Your task is to copy the stretch of lines in the records below that begins with the line containing "basale typer symptomer; nemlig" and ends with the line containing "Uro i maven", exactly as written, with nothing added.

Data for review START

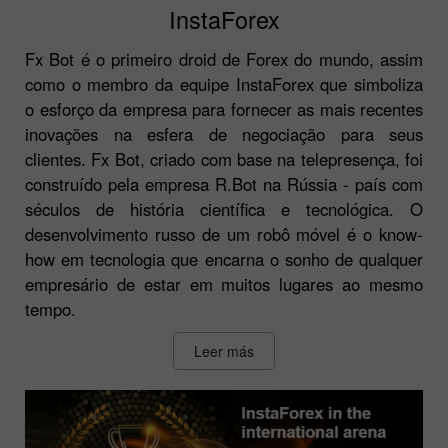
InstaForex
Fx Bot é o primeiro droid de Forex do mundo, assim
como o membro da equipe InstaForex que simboliza
o esforço da empresa para fornecer as mais recentes
inovações na esfera de negociação para seus
clientes. Fx Bot, criado com base na telepresença, foi
construído pela empresa R.Bot na Rússia - país com
séculos de história científica e tecnológica. O
desenvolvimento russo de um robô móvel é o know-
how em tecnologia que encarna o sonho de qualquer
empresário de estar em muitos lugares ao mesmo
tempo.
Leer más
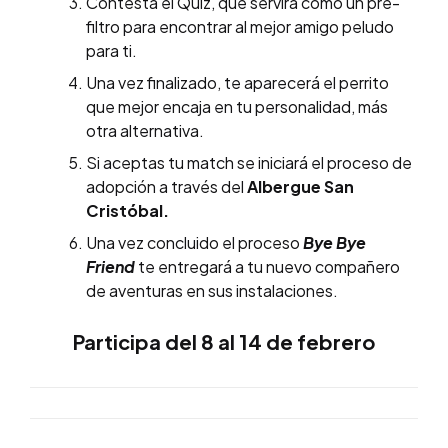
Contesta el Quiz, que servirá como un pre-
filtro para encontrar al mejor amigo peludo
para ti.
Una vez finalizado, te aparecerá el perrito
que mejor encaja en tu personalidad, más
otra alternativa.
Si aceptas tu match se iniciará el proceso de
adopción a través del
Albergue San
Cristóbal.
Una vez concluido el proceso
Bye Bye
Friend
te entregará a tu nuevo compañero
de aventuras en sus instalaciones.
Participa del 8 al 14 de febrero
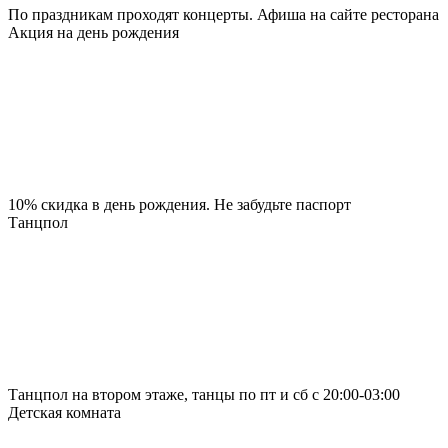
По праздникам проходят концерты. Афиша на сайте ресторана
Акция на день рождения
10% скидка в день рождения. Не забудьте паспорт
Танцпол
Танцпол на втором этаже, танцы по пт и сб с 20:00-03:00
Детская комната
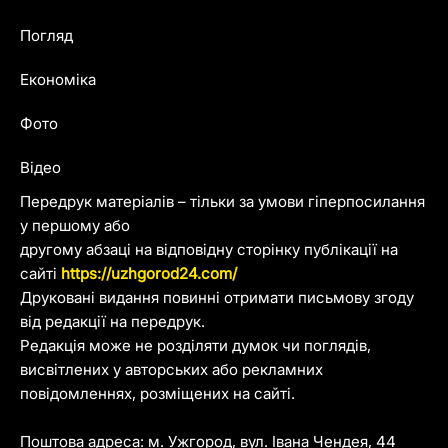
Погляд
Економіка
Фото
Відео
Передрук матеріалів – тільки за умови гіперпосилання
у першому або
другому абзаці на відповідну сторінку публікації на
сайті
https://uzhgorod24.com/
Друковані видання повинні отримати письмову згоду
від редакції на передрук.
Редакція може не розділяти думок чи поглядів,
висвітлених у авторських або рекламних
повідомленнях, розміщених на сайті.
Поштова адреса: м. Ужгород, вул. Івана Чендея, 44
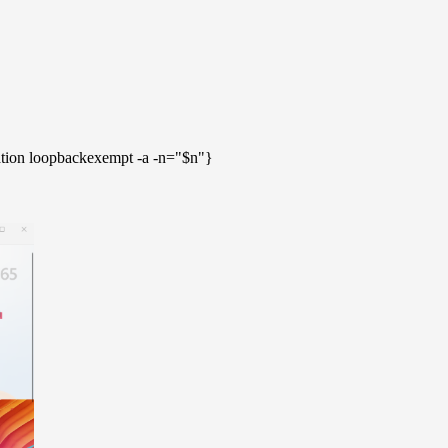
ation loopbackexempt -a -n="$n"}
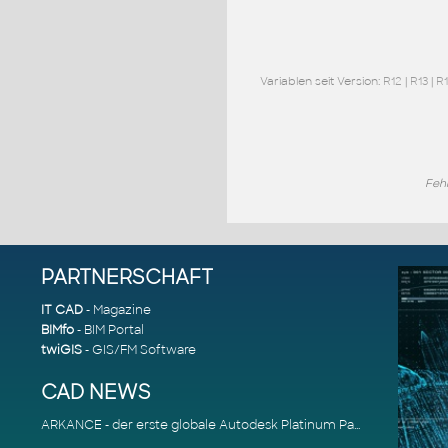
Variablen seit Version:
R12
|
R13
|
R
Feh
PARTNERSCHAFT
IT CAD
- Magazine
BIMfo
- BIM Portal
twiGIS
- GIS/FM Software
CAD NEWS
ARKANCE - der erste globale Autodesk Platinum Partner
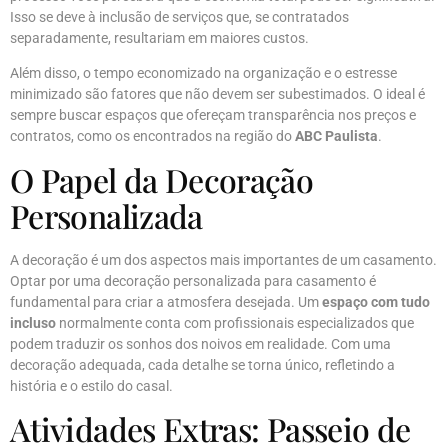
Isso se deve à inclusão de serviços que, se contratados
separadamente, resultariam em maiores custos.
Além disso, o tempo economizado na organização e o estresse
minimizado são fatores que não devem ser subestimados. O ideal é
sempre buscar espaços que ofereçam transparência nos preços e
contratos, como os encontrados na região do
ABC Paulista
.
O Papel da Decoração
Personalizada
A decoração é um dos aspectos mais importantes de um casamento.
Optar por uma decoração personalizada para casamento é
fundamental para criar a atmosfera desejada. Um
espaço com tudo
incluso
normalmente conta com profissionais especializados que
podem traduzir os sonhos dos noivos em realidade. Com uma
decoração adequada, cada detalhe se torna único, refletindo a
história e o estilo do casal.
Atividades Extras: Passeio de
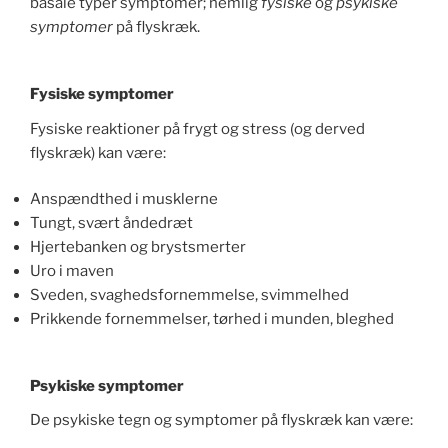
basale typer symptomer; nemlig
fysiske
og
psykiske
symptomer
på flyskræk.
Fysiske symptomer
Fysiske reaktioner på frygt og stress (og derved
flyskræk) kan være:
Anspændthed i musklerne
Tungt, svært åndedræt
Hjertebanken og brystsmerter
Uro i maven
Sveden, svaghedsfornemmelse, svimmelhed
Prikkende fornemmelser, tørhed i munden, bleghed
Psykiske symptomer
De psykiske tegn og symptomer på flyskræk kan være:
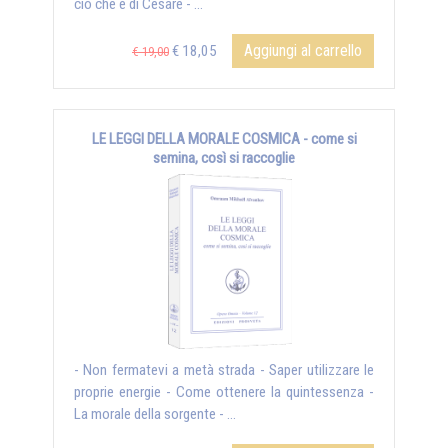
ciò che è di Cesare - ...
Aggiungi al carrello
€ 18,05
€ 19,00
LE LEGGI DELLA MORALE COSMICA - come si
semina, così si raccoglie
- Non fermatevi a metà strada - Saper utilizzare le
proprie energie - Come ottenere la quintessenza -
La morale della sorgente - ...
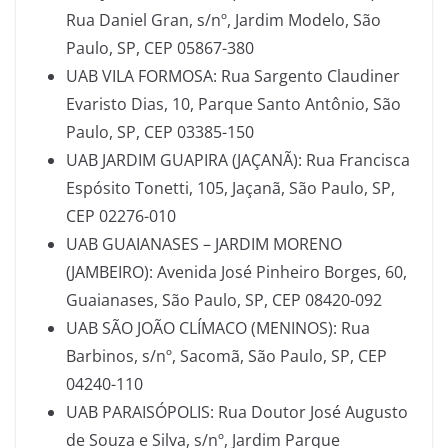
Rua Daniel Gran, s/nº, Jardim Modelo, São
Paulo, SP, CEP 05867-380
UAB VILA FORMOSA: Rua Sargento Claudiner
Evaristo Dias, 10, Parque Santo Antônio, São
Paulo, SP, CEP 03385-150
UAB JARDIM GUAPIRA (JAÇANÃ): Rua Francisca
Espósito Tonetti, 105, Jaçanã, São Paulo, SP,
CEP 02276-010
UAB GUAIANASES – JARDIM MORENO
(JAMBEIRO): Avenida José Pinheiro Borges, 60,
Guaianases, São Paulo, SP, CEP 08420-092
UAB SÃO JOÃO CLÍMACO (MENINOS): Rua
Barbinos, s/nº, Sacomã, São Paulo, SP, CEP
04240-110
UAB PARAISÓPOLIS: Rua Doutor José Augusto
de Souza e Silva, s/nº, Jardim Parque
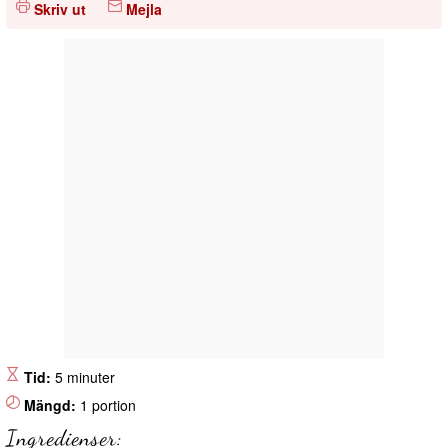
Skriv ut
Mejla
Tid:
5 minuter
Mängd:
1 portion
Ingredienser:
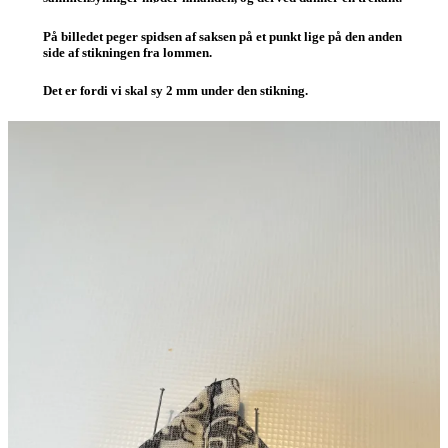
På billedet peger spidsen af saksen på et punkt lige på den anden
side af stikningen fra lommen.
Det er fordi vi skal sy 2 mm under den stikning.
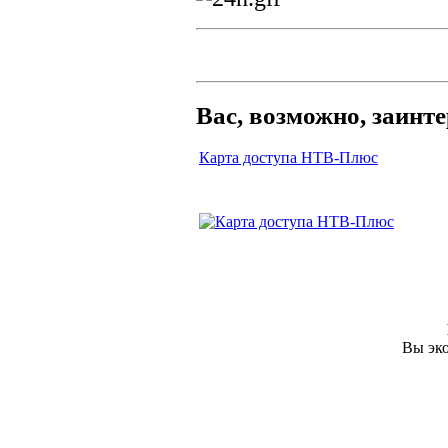
Вас, возможно, заинт
Карта доступа НТВ-Плюс
Вы эко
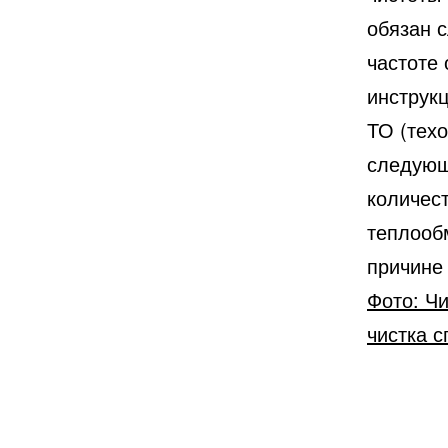
обязан 
частоте 
инструкц
ТО (тех
следующ
количест
теплооб
причине 
Фото: Ч
чистка с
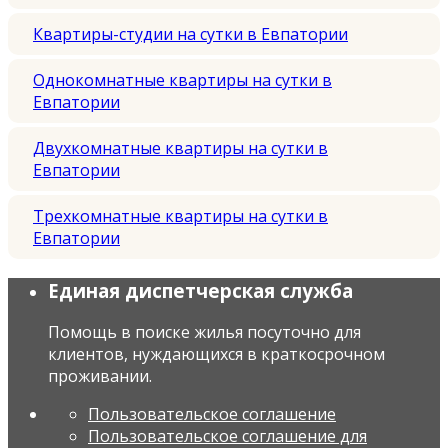
Квартиры-студии на сутки в Евпатории
Однокомнатные квартиры на сутки в
Евпатории
Двухкомнатные квартиры на сутки в
Евпатории
Трехкомнатные квартиры на сутки в
Евпатории
Единая диспетчерская служба
Помощь в поиске жилья посуточно для
клиентов, нуждающихся в краткосрочном
проживании.
Пользовательское соглашение
Пользовательское соглашение для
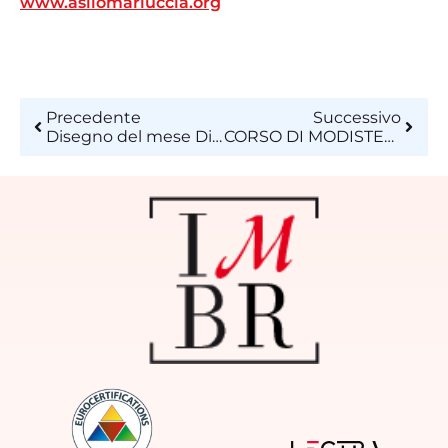
www.asilomariuccia.org
Precedente
Successivo
Disegno del mese Dicembre 2016
CORSO DI MODISTERIA ALL’ISTITUTO DI MODA BURGO – DIVENTA UN CREATORE DI CAPPELLI E ACCESSORI PER LA MODA!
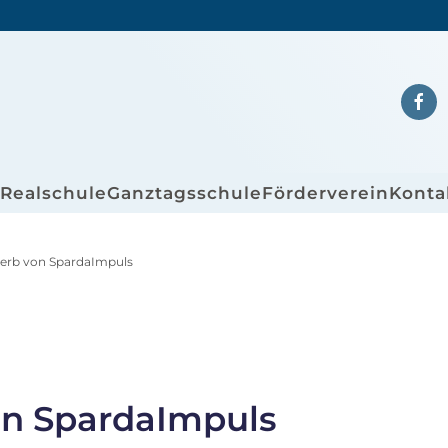
/Realschule
Ganztagsschule
Förderverein
Konta
erb von SpardaImpuls
n SpardaImpuls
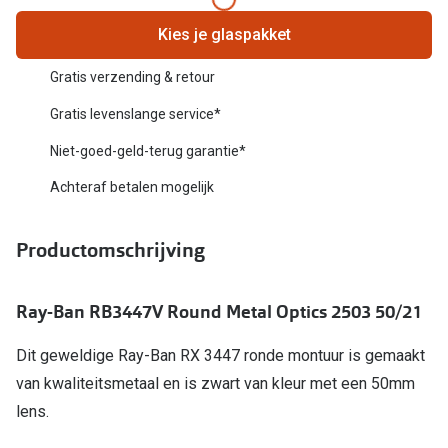
Biofinity
Nieuwe collectie
Kies je glaspakket
Dailies
Merken
Gratis verzending & retour
Precision
Gratis levenslange service*
Ray-Ban
Alle lenz
Niet-goed-geld-terug garantie*
DbyD
Online h
Achteraf betalen mogelijk
Michael Kors
Doe de tes
Emporio Armani
Productomschrijving
Contactle
Unofficial
Lenzen op
Ray-Ban RB3447V Round Metal Optics 2503 50/21
Oakley
Alles over
Dit geweldige Ray-Ban RX 3447 ronde montuur is gemaakt
Ralph Lauren
van kwaliteitsmetaal en is zwart van kleur met een 50mm
Burberry
lens.
Alle brillen merken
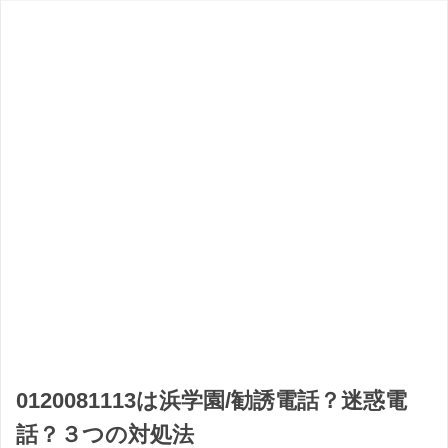
0120081113は浜学園/勧誘電話？迷惑電
話？３つの対処法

Data for review END

| Completed task |
basale typer symptomer; nemlig
fysiske
og
psykiske
symptomer
på flyskræk.
Fysiske symptomer
Fysiske reaktioner på frygt og stress (og derved
flyskræk) kan være:
Anspændthed i musklerne
Tungt, svært åndedræt
Hjertebanken og brystsmerter
Uro i maven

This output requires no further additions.